In Kansas, a marriage can be annulled if the marriage is either void or voidable. A marriage cannot be annulled merely because the spouses have only been married for a short time. Likewise, a marriage cannot be annulled because one or both spouses decide the marriage is not what they expected or that it was a mistake. If an annulment is granted, legally it is as if the marriage never occurred.
A void marriage is a marriage that was prohibited by the laws of the state where the couple was married. Examples of a void marriage are marriages where the couple is too closely related (first cousins or closer) or when one spouse is still married to another person. Kansas courts must grant the annulment of a void marriage.A voidable marriage is a marriage that may be invalidated by one of the spouses because of some undisclosed material fact that existed at the time of the marriage. Examples of voidable marriages include those in which one or both spouses did not know a material fact that existed when they were married and would have led them to not enter into the marriage it they had known (mistake of fact), or when a spouse entered into the marriage based on a fraudulent misrepresentation. If a marriage is voidable, a Kansas court may, but is not required to grant an annulment.

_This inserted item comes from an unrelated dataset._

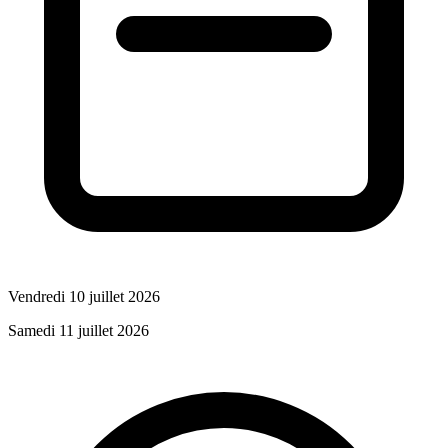
Vendredi 10 juillet 2026
Samedi 11 juillet 2026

In Missouri, an annulment will only be granted under limited circumstances. First, the marriage generally must be of very sort duration and produce not children. Second, the marriage must have been entered into based on a material misrepresentation by the other spouse regarding an essential core of the marital relationship. Missouri courts have recognized several common types of fraud including concealing a medical condition, misrepresenting the ability to consummate the marriage, and even lying that you were about to be released from prison. It must be proven that the spouse made the misrepresentation knowing it was false, the intentional misrepresentation was made for the purpose inducting the other person to marry, and that the marriage would not have taken place if the misrepresentation was known.